# Wireless Router Suggestions



## MBuzzy (Jul 1, 2007)

I'm getting ready to set up a wireless network for my soon to be in-laws.  I am by no means a computer person - but I've done a few networks before.  

Basically I'm just looking for a GOOD wireless Router.  We will be connection at least 2 laptops, one desktop on a different floor, and hardwiring one computer into the Router.  They use a Cable modem for internet.

I've had trouble with both a Linksys Wireless-B router and a Belkin Router.  Both of them worked for a while, then started crapping out.  The Linksys eventually got to the point that it didn't work at all and the Belkin got to the point (after about 6 months of use) that it had to be unplugged and plugged back in about every 20-30 minutes for it to work.

Any suggestions, has anyone had GOOD experiences?  Also, I have no experience with Wireless N......Do I need B, G, or N?  Thanks!!!


----------



## Andrew Green (Jul 1, 2007)

MBuzzy said:


> Any suggestions, has anyone had GOOD experiences?  Also, I have no experience with Wireless N......Do I need B, G, or N?  Thanks!!!



Used a D-Link at work when we had a wireless network, never had any major problems.

B, G and N are just different standards.  N is the fastest, followed by G, B is pretty dated.  But for it to work both your router and your NIC need to support it.  Most go backwards though, so a "n" one likely supports "g" and "b" connections

I'm surprised with the problems you had, I'm pretty sure I've used both those brands and not had anything like that happen on any of them.


----------



## Grenadier (Jul 3, 2007)

I've always had good luck with Netgear wireless router products.  As long as you get one that hasn't been opened by someone who didn't know how to properly install one, they're pretty easy to set up.  

I've used a WG624 (super G) as well as my current router, which is a WPN824 "MIMO G" router.  Excellent signal strength, and the only time I ever have to do a reset is after a power outage.  Even then, it's pretty rate.  

I will suggest this, though; Netgear routers come shipped in an unactivated form, and you simply need to follow the instructions to activate it using a wired connection first.  If you can't connect to your DSL / Cable modem, then do a factory default reset (push a pin into that small hole in the back), and that takes care of things, in case if someone messed around with it before.  


I strongly discourage people from buying D-Link routers.  Mine died in 14 months, and required resets every day, or else I'd lose speed, and get terrible lag.  

Linksys is good, as are the US Robotics routers.


----------



## Carol (Jul 3, 2007)

Linksys is my personal fave, the performance has been great, their tech support has been great too.

My own experience with D-Link has not been that great.  I have a wireless router and a straight hub under the desk in my office and they both died after about a year.  I didn't spill coffee on them, either


----------



## jks9199 (Jul 3, 2007)

--*--

## HOW TO COMPLETE THIS TASK:
Name every brand of router that comes up anywhere in the forum thread above.

(Chart-based quiz items)
--*--

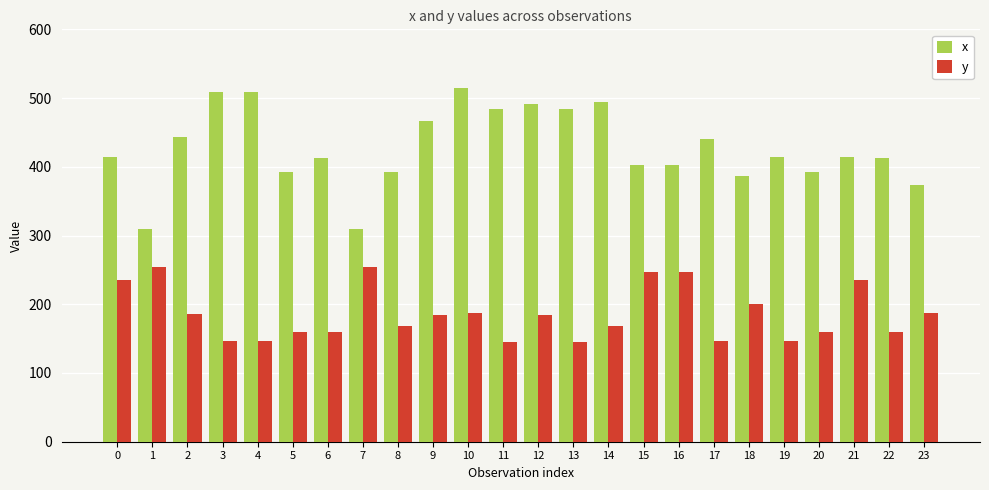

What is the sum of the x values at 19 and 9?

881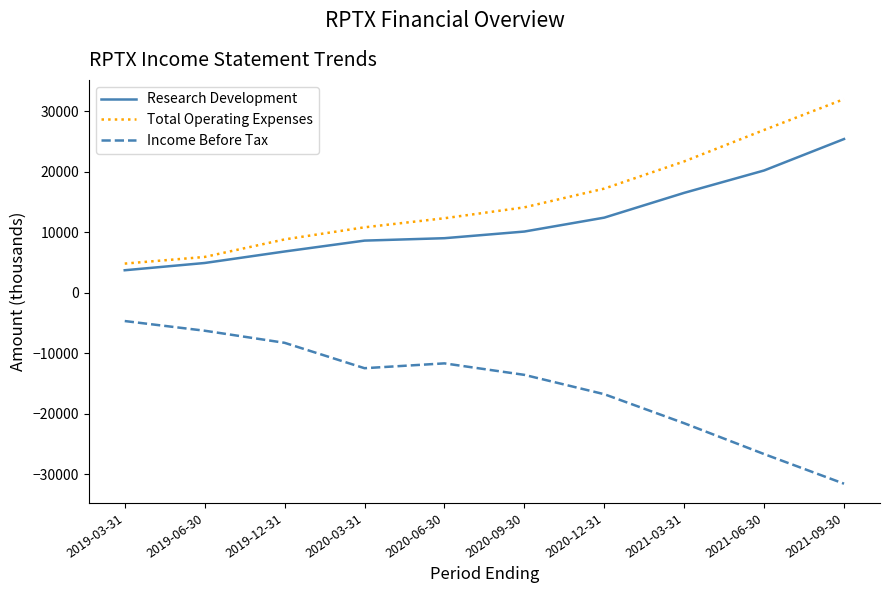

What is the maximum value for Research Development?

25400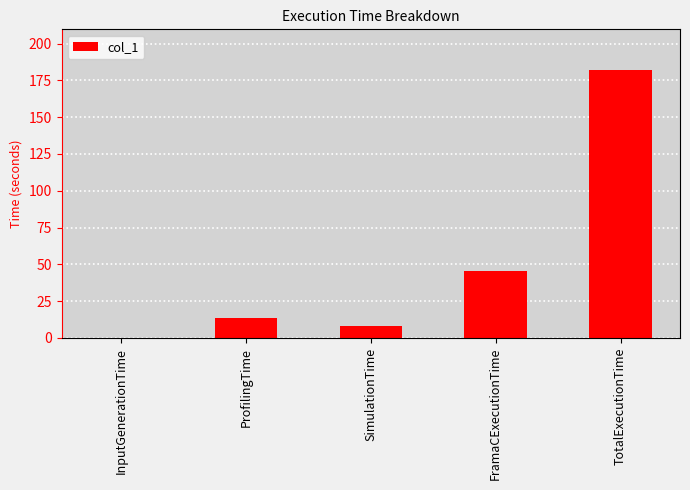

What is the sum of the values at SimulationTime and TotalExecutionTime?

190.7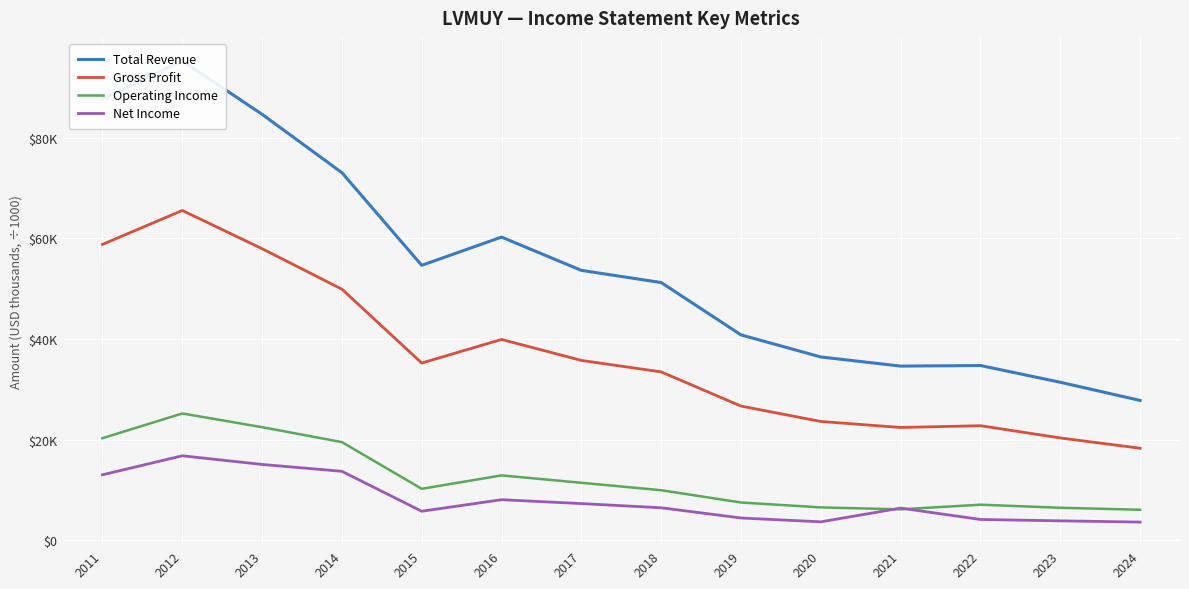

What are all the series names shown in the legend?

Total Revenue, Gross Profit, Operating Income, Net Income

--*--

## RESULT OF THE EXERCISE:
Linksys, Belkin, D-Link, Netgear, US Robotics